Former President Donald Trump made increasing tariffs a major focus of his campaign in 2016, and he’s escalating his anti-trade rhetoric again in 2024. Unfortunately, while his trade policies were bad for our economy, they are good for his political prospects.

During a recent rally in Ohio, when referring to otherwise duty-free Chinese cars made in Mexico, Mr. Trump declared,“We’re going to put a 100-percent tariff on every single car that comes across the line, and you’re not going to be able to sell those guys if I get elected.” Similarly, in February he confirmed that he planned to re-ignite a trade war by imposing a 60-percent tariff across the board on all Chinese imports.

When he campaigned with anti-trade rhetoric in 2016, economists could point to more than 200 years of economic theory, dating back to Adam Smith, that indicated his trade policies would shrink incomes in both the United States and China. They also could point to evidence that lower tariffs and increased trade had improved lives in the United States over previous decades.

But economists didn’t have recent examples of the impact of major tariff increases in the United States because we had been lowering tariffs, not raising them, for decades. Now, in 2024, we can examine the results of Trump’s first-term trade policies to better evaluate the validity of his trade rhetoric today.

During his first term President Trump imposed tariffs on European goods and made some relatively minor changes in our trade agreement with Canada and Mexico. But his declaration of a trade war with China was his signature change in trade policy. Throughout 2018 and 2019 he imposed thousands of tariffs targeting roughly $350 billion in Chinese imports. China retaliated by imposing tariffs on roughly $100 billion in U.S. exports.

A recent National Bureau of Economic Research (NBER) paper by economists Pablo Fajgelbaum and Amit Khandelwal surveyed scores of economic studies that have estimated the consequences of the trade war with China. Their two main takeaways were that “U.S. consumers of imported goods have borne the brunt of the tariffs through higher prices” and that the trade war decreased average incomes in both countries, though this was not large relative to our overall economy.

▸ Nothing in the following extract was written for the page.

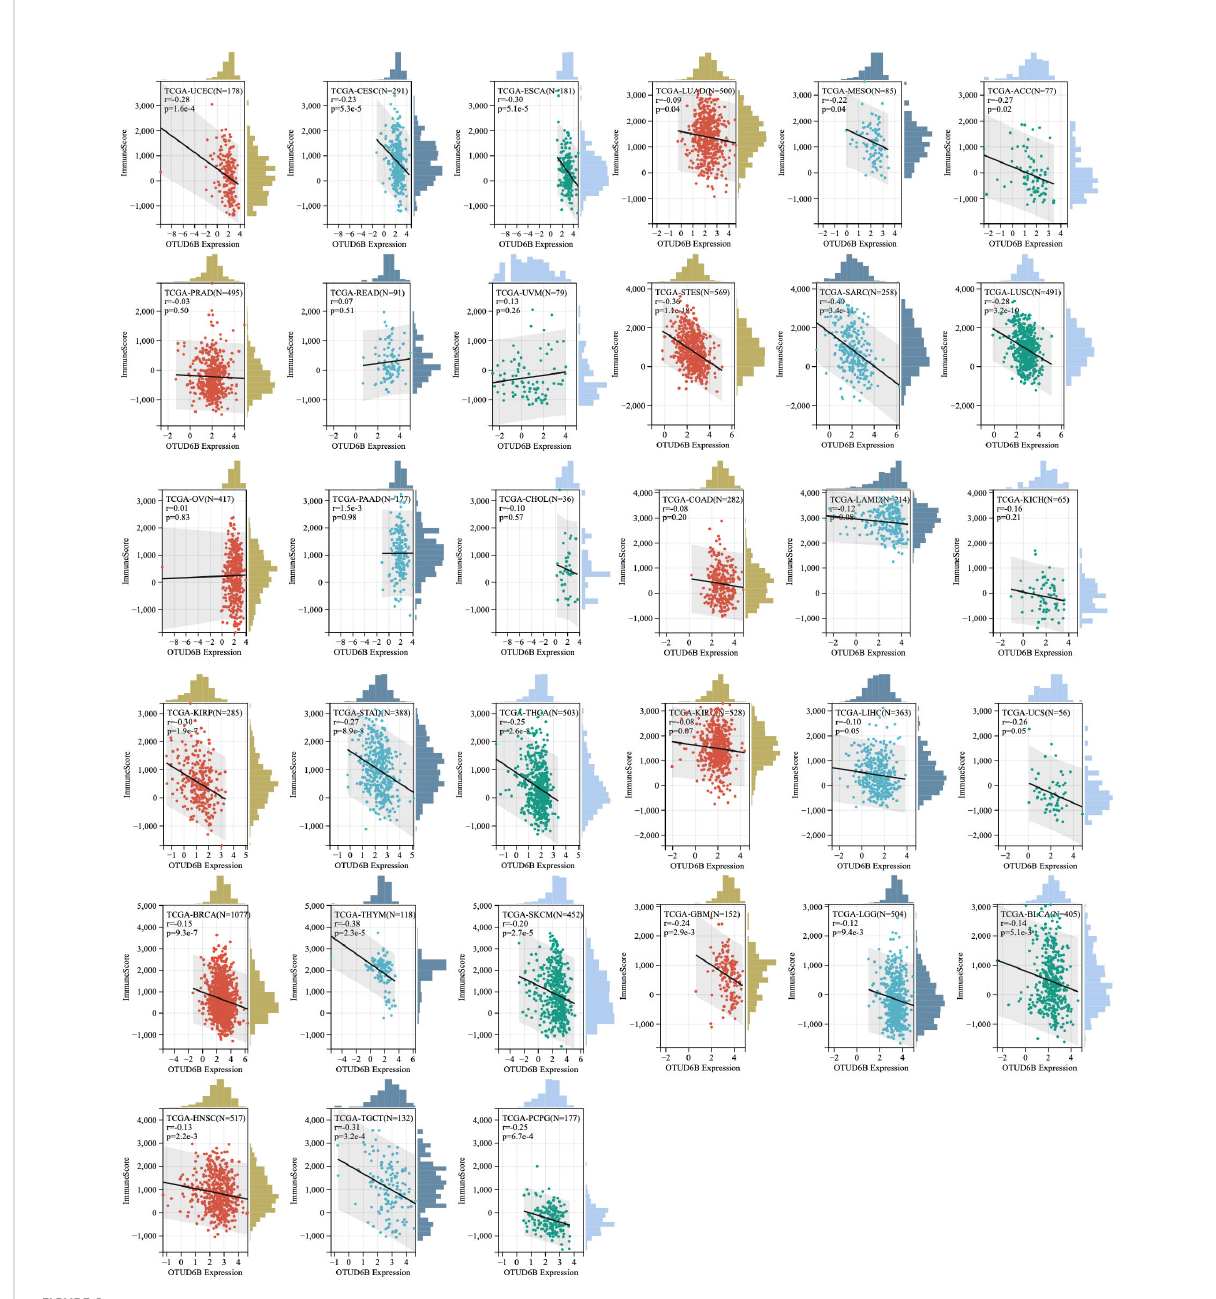
FIGURE 8 Association of OTUD6B expression level with immune score across different types of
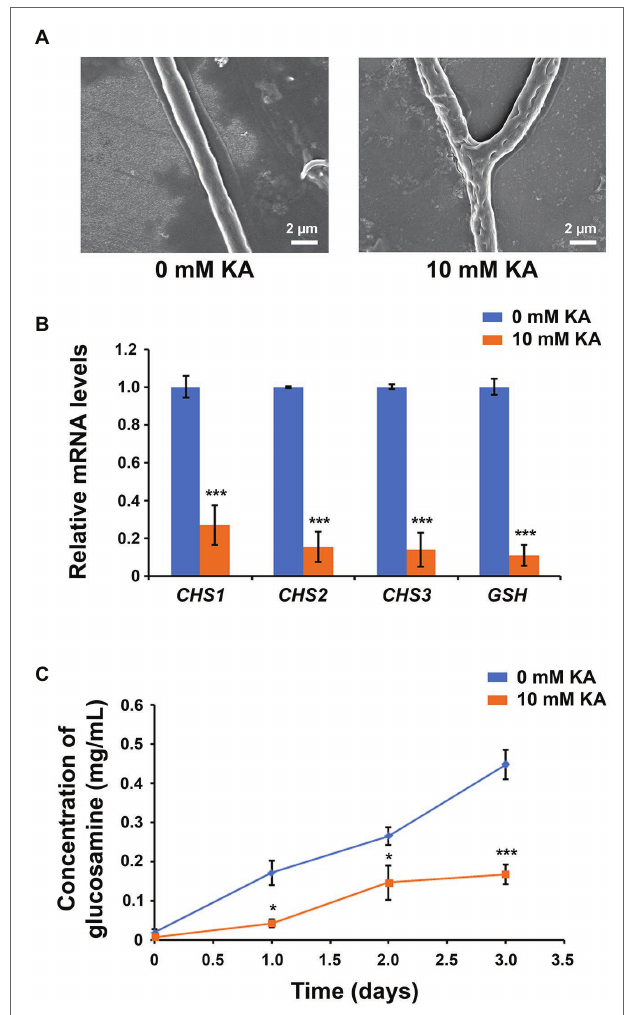
FIGURE 3 | Kojic acid inhibits chitin synthesis and alters cell wall integrity in Sclerotinia sclerotiorum . (A) Scanning electron microscope (SEM) observations of S. sclerotiorum cell wall after treatment with 10 mM KA (1.42 mg/ml KA). (B) Relative mRNA levels of chitin synthase genes CHS1 , CHS2 , and CHS3 , and β -1,3-glucan synthase gene GSH , in S. sclerotiorum after treatment with 10 mM KA (each treatment mean represents the average of five repetitions). (C) Concentration of chitin, measured by the concentration of glucosamine after hydrolysis, in S. sclerotiorum cells after treatment with 10 mM KA (each treatment mean represents the average of three repetitions). Significance levels at * p < 0.05 and *** p < 0.001. Bars represent the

Supporters of Trump’s trade policies may be willing to bear the burden of higher prices and lower incomes if U.S. manufacturing jobs are protected. However, his trade policies apparently did not deliver on that either. Another new NBER study, by economists David Autor, Anne Beck, David Dorn, and Gordon Hanson, found that Trump’s tariffs did not increase employment in the regions of the newly protected industries. They also found that China’s retaliatory tariffs decreased agricultural employment in the United States.

Their study also pointed to why Trump continues to try to sway midwestern voters with his anti-trade rhetoric. Voters in districts with firms targeted for protection by his tariffs became “less likely to identify as Democrats, more likely to vote to reelect Donald Trump in 2020, and more likely to elect Republicans to Congress” despite the lack of economic benefits in the targeted industries and districts.

The political appeal of Trump’s rhetoric can be partially explained by voters’ difficulty in disentangling the effects of many individual economic policies. The bulk of President Trump’s domestic economic policies on taxation, regulation, drilling, and a host of other important issues were pro-growth and led to an economy that raised living standards for the middle class before the pandemic despite the drag caused by the trade war. Without a solid understanding of economics, voters hearing Trump’s rhetoric could easily confuse correlation and causation.

In 2018 President Trump declared, “I am a tariff man.” Until economists do a better job of educating voters about the harmful effects of tariffs, Trump is likely to continue to be a tariff man. Unfortunately, good politics often runs counter to good economics.